What is required: Every line of the entries below from the one containing "left elbow: (643, 366)" to the one containing "right back paw: (195, 738)", both ends included, must be written out exactly. No other line belongs in the answer.
### Records supplied
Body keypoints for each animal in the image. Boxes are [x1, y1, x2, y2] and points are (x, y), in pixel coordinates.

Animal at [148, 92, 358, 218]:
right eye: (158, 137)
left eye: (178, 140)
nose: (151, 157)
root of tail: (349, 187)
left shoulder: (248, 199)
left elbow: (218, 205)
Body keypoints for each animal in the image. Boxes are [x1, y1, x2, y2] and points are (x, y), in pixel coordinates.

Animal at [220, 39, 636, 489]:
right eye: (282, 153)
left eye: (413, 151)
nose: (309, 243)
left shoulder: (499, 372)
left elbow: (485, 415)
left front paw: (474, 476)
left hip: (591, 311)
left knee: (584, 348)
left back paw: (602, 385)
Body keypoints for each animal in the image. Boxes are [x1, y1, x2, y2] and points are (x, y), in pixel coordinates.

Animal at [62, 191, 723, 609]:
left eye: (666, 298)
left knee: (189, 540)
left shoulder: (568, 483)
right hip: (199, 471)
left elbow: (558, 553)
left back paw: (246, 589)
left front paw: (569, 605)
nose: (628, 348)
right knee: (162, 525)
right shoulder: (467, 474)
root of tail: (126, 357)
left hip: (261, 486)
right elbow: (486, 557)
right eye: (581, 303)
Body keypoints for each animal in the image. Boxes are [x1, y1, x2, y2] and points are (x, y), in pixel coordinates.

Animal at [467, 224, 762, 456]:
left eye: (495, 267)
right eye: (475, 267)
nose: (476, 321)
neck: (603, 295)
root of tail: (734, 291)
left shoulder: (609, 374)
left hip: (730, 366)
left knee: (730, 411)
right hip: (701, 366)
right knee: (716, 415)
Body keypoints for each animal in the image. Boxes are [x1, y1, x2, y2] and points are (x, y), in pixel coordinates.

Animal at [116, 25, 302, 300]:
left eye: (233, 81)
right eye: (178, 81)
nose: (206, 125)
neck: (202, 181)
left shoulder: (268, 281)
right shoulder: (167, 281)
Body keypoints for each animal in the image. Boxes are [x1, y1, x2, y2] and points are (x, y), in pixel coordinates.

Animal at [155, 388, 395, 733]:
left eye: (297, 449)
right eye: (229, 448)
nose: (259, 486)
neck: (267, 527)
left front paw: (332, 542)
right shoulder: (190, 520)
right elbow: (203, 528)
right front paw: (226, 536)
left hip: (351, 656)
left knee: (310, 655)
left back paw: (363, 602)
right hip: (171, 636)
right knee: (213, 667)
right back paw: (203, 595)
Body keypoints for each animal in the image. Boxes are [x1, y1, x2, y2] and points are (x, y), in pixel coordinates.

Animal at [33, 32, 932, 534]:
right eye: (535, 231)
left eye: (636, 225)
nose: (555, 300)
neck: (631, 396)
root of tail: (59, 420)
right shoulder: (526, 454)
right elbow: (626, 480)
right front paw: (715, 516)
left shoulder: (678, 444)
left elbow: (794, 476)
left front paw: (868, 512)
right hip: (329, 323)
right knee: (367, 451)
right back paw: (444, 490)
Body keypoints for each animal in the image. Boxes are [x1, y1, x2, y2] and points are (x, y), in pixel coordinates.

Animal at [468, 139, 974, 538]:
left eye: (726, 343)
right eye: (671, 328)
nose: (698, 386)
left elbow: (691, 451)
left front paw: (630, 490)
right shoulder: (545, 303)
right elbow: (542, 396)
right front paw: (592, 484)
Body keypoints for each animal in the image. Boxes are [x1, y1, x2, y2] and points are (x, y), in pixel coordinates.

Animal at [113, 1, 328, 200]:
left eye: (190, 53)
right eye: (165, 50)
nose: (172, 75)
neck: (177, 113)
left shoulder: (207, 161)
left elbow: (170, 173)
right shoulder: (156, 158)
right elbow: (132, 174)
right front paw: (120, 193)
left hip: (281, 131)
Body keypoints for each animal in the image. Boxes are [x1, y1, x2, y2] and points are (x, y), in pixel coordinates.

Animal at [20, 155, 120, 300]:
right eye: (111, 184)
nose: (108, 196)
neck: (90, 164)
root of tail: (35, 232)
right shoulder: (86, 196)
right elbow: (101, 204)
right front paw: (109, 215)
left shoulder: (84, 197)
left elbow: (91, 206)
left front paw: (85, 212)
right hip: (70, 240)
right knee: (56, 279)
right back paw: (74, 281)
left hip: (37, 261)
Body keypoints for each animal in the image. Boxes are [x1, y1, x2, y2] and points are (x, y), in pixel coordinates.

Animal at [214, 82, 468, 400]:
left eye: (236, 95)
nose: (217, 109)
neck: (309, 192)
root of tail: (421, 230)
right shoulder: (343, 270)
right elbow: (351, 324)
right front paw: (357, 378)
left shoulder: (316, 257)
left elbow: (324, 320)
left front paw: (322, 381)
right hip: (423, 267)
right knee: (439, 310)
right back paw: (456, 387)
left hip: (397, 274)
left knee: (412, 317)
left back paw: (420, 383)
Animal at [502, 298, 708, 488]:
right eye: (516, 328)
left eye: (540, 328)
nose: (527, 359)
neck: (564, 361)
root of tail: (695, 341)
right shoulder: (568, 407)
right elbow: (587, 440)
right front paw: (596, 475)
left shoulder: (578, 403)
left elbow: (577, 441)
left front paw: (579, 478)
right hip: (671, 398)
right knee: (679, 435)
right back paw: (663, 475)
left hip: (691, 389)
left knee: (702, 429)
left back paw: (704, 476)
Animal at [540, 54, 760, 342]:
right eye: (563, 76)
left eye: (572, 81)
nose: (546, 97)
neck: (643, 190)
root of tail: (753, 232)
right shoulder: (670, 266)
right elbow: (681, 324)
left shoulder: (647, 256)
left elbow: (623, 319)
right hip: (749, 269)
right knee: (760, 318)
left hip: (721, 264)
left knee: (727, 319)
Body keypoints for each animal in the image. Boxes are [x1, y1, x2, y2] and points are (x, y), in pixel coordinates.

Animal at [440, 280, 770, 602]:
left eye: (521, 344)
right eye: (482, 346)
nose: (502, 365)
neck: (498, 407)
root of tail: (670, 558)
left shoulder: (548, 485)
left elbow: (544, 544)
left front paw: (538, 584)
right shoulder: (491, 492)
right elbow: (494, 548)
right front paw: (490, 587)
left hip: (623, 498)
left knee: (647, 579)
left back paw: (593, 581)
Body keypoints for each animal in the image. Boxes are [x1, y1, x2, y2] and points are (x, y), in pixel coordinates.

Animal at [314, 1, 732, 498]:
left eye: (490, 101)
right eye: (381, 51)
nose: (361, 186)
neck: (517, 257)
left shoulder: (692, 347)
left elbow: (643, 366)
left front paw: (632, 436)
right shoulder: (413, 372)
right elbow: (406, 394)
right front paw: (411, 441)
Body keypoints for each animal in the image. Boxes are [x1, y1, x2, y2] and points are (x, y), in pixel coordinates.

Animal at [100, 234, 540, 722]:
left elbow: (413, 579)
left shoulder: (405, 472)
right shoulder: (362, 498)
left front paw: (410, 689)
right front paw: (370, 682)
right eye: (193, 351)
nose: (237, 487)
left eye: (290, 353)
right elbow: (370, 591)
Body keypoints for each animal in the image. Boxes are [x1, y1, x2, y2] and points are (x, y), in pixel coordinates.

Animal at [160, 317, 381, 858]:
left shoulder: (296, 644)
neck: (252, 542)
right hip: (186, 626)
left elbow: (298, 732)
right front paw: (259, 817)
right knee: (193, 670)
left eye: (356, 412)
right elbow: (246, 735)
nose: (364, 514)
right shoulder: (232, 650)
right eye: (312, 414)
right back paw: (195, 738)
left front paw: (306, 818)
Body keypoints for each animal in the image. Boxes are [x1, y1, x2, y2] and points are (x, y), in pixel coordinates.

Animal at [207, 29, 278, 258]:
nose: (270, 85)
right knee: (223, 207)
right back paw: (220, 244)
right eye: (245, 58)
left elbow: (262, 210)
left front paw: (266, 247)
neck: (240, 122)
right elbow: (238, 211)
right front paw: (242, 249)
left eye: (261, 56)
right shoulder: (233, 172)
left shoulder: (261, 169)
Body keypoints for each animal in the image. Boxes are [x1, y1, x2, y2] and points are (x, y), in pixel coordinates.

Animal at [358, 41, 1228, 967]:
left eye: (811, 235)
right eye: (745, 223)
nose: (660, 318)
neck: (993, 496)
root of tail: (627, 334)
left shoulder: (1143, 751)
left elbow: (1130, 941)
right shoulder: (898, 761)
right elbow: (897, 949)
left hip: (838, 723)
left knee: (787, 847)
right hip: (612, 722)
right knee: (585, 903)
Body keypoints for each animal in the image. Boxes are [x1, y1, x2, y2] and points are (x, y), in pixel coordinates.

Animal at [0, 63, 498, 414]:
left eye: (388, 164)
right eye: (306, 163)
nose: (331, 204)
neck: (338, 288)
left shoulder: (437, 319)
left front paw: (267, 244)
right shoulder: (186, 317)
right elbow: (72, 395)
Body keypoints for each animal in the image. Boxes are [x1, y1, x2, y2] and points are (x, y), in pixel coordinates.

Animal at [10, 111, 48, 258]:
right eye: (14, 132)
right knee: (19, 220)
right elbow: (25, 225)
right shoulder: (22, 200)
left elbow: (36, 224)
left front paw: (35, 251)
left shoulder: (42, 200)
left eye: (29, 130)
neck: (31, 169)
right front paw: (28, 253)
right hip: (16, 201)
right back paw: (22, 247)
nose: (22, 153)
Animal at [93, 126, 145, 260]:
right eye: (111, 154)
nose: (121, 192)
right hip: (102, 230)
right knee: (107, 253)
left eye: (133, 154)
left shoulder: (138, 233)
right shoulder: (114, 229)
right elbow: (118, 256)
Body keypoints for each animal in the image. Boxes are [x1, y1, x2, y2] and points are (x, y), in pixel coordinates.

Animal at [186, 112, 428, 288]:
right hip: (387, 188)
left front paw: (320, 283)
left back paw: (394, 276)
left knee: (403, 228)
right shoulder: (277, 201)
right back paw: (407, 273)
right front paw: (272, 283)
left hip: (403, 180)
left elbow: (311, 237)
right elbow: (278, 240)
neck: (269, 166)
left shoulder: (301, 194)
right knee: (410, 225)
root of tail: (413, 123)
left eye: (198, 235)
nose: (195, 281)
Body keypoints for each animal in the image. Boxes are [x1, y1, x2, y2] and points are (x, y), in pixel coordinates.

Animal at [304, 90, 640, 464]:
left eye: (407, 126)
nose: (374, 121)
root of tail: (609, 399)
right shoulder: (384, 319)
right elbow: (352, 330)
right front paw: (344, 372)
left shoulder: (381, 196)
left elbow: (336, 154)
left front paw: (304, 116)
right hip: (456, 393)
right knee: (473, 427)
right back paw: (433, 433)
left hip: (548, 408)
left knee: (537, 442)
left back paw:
######
Output below:
left elbow: (643, 366)
left front paw: (632, 436)
right shoulder: (413, 372)
right elbow: (406, 394)
right front paw: (411, 441)
Body keypoints for each animal in the image. Boxes are [x1, y1, x2, y2] and points are (x, y), in pixel coordinates.

Animal at [100, 234, 540, 722]:
left elbow: (413, 579)
left shoulder: (405, 472)
right shoulder: (362, 498)
left front paw: (410, 689)
right front paw: (370, 682)
right eye: (193, 351)
nose: (237, 487)
left eye: (290, 353)
right elbow: (370, 591)
Body keypoints for each animal in the image. Boxes are [x1, y1, x2, y2] and points are (x, y), in pixel coordinates.

Animal at [160, 317, 381, 858]:
left shoulder: (296, 644)
neck: (252, 542)
right hip: (186, 626)
left elbow: (298, 732)
right front paw: (259, 817)
right knee: (193, 670)
left eye: (356, 412)
right elbow: (246, 735)
nose: (364, 514)
right shoulder: (232, 650)
right eye: (312, 414)
right back paw: (195, 738)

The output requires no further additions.